Where a record contains a picture, omit it; otherwise reproduce the listing exactly.

________________________

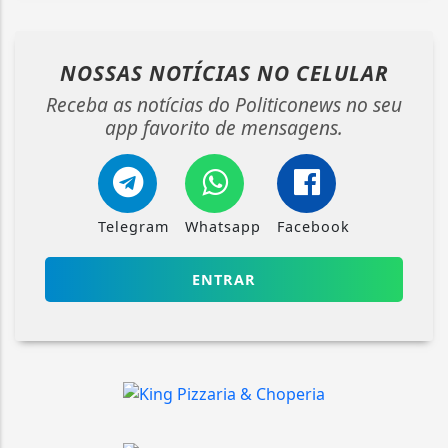
NOSSAS NOTÍCIAS
NO CELULAR
Receba as notícias do Politiconews no seu
app favorito de mensagens.
Telegram
Whatsapp
Facebook
ENTRAR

________________________

Output below –
NOSSAS NOTÍCIAS
NO CELULAR
Receba as notícias do Politiconews no seu
app favorito de mensagens.
Telegram
Whatsapp
Facebook
ENTRAR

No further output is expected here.